La marque définie par la Grammaire Universelle

Outre les principes, les paramètres, la GU constitue la base pour définir si une caractéristique linguistique est marquée ou non et si oui, à quel point elle est marquée. Les caractéristiques noyaux des langues, i.e. les principes, qui sont gouvernées par la GU sont non marquées parce qu’elles demandent le moindre de données pour l’acquisition ; celles périphériques qui ne sont pas gouvernées par la GU et propres aux langues différentes sont marquées et leur acquisition exige plus d’efforts.

Dans sa comparaison entre la notion de marque dans la théorie de la GU et celle dans la typologie, White (1989a) explique que la première est ‘interne à l’apprenant, et constitue un résultat de la faculté du langage ; elle n’est pas externe, existant seulement dans les langues dans leurs états actuels.’ (Ellis 1997 ; de ma propre traduction)

La définition de la marque est tout de même problématique : faut-il la baser sur la distance par rapport au noyau de la GU ou sur la distance LM-LC ? — Plus loin du noyau, plus flou devient le critère de la marque. Si la définition est directement en fonction de la quantité de données linguistiques pour l’acquisition, ne faut-il pas considérer les deux distances à la fois, surtout dans le cas des adultes pour qui l’impact de la langue maternelle par l’intermédiaire des opérations formelles peut être assez forte sur l’acquisition d’une langue étrangère ?

Prenons le pro-drop comme exemple.

Le pro-drop est considéré comme moins marqué que le non-pro-drop parce qu’il est plus proche du noyau de la GU et demande moins de données linguistiques pour l’acquisition. Cette conclusion part probablement de la constatation partiale que les langues du ‘setting’ pro-drop ne connaissent que l’ordre VS. Mais en réalité existent également d’autres ordres des mots du pro-drop : OV, VO, OVS et VOS, ce qui est le cas en chinois. Ne faut-il pas considérer dans le compte de la dépense acquisitionnelle ces ‘sous-settings’, i.e. ces caractéristiques groupées (‘clustered’) autour du setting pro-drop ? Le même ‘setting’ du pro-drop est lié à des variétés dans l’ordre des mots dans des langues différentes ; ces variétés ne devraient pas amener à l’uniformité quantitative dans les données linguistiques nécessaires pour leurs acquisitions respectives.

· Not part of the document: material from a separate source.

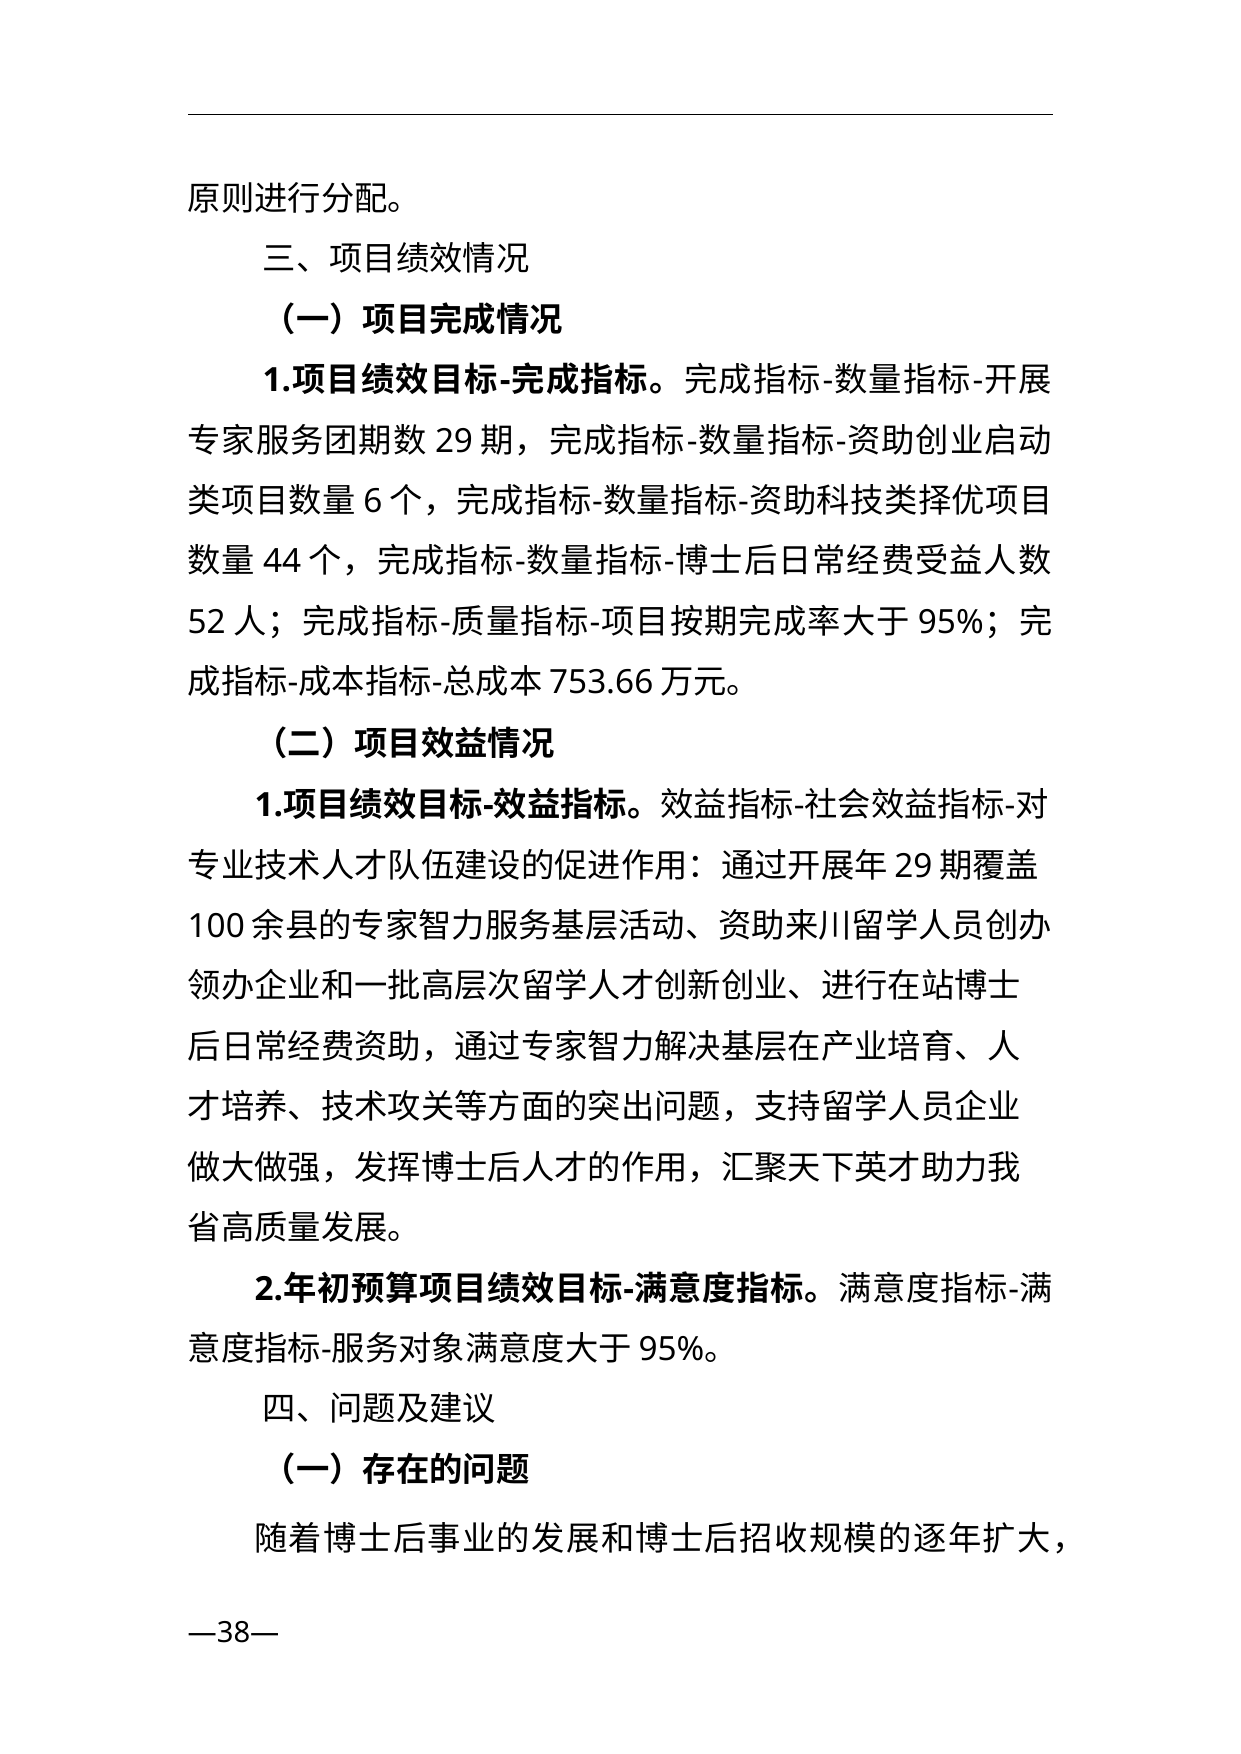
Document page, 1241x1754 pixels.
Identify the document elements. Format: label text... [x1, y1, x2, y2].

À partir d’ici il me semble que la distance entre un setting (ou un sous-setting) et le noyau de la GU se confond avec la distance interlinguistique.

Malheureusement, il y a peu de recherches sur les langues du type pro-drop à différents ordres des mots comme le chinois pour que nous puissions en tirer une conclusion. Mon expérience de communication avec des occidentaux adultes qui parlent le chinois me donne l’impression assez nette qu’ils ont plus de mal à comprendre certaines structures pro-drop que celles ‘canoniques’ de non-pro-drop et que leurs énoncés se penchent généralement vers celles-ci. Mais il faut bien sûr des recherches fiables pour faire une conclusion quelconque.